DATASET CONTENT
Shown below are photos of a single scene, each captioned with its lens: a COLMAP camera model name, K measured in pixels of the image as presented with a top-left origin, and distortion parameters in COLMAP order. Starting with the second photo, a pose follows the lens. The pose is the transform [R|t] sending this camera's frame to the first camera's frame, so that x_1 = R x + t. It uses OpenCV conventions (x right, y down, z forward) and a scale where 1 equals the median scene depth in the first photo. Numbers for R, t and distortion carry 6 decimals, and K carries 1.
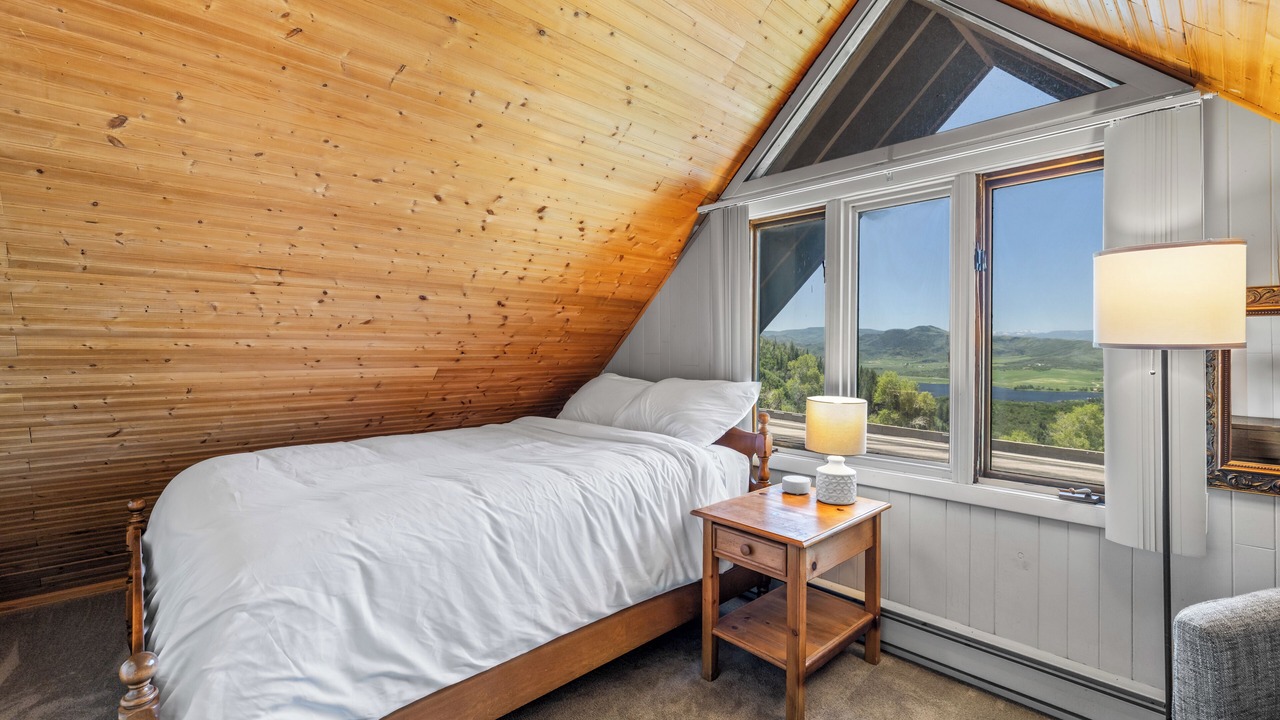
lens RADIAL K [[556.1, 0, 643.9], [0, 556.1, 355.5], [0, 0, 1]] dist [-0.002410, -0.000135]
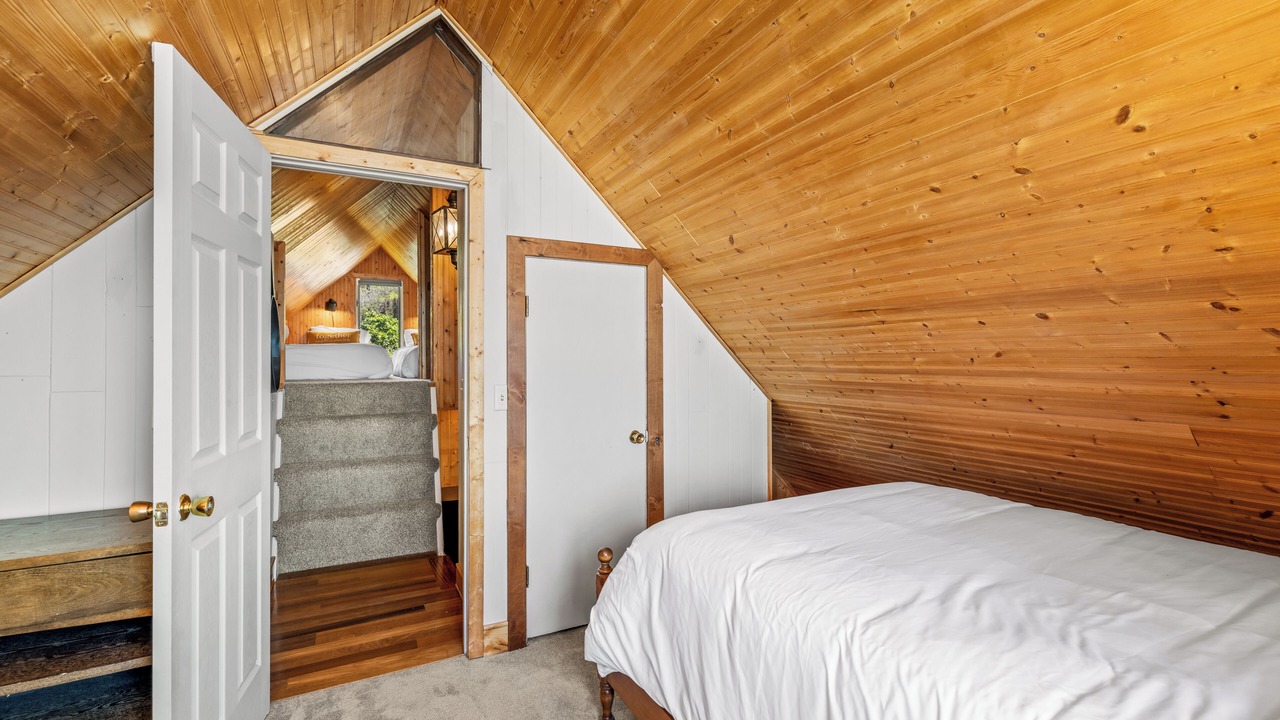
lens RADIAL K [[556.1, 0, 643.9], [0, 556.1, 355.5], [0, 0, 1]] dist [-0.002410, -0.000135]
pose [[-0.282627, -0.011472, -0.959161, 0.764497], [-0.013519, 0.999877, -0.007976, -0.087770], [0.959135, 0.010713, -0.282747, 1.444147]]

TASK DETAILS
Leave out the pictures; repeat the data exactly.

RESPONSE TO THE TASK
Shown below are photos of a single scene, each captioned with its lens: a COLMAP camera model name, K measured in pixels of the image as presented with a top-left origin, and distortion parameters in COLMAP order. Starting with the second photo, a pose follows the lens. The pose is the transform [R|t] sending this camera's frame to the first camera's frame, so that x_1 = R x + t. It uses OpenCV conventions (x right, y down, z forward) and a scale where 1 equals the median scene depth in the first photo. Numbers for R, t and distortion carry 6 decimals, and K carries 1.
lens RADIAL K [[556.1, 0, 643.9], [0, 556.1, 355.5], [0, 0, 1]] dist [-0.002410, -0.000135]
lens RADIAL K [[556.1, 0, 643.9], [0, 556.1, 355.5], [0, 0, 1]] dist [-0.002410, -0.000135]
pose [[-0.282627, -0.011472, -0.959161, 0.764497], [-0.013519, 0.999877, -0.007976, -0.087770], [0.959135, 0.010713, -0.282747, 1.444147]]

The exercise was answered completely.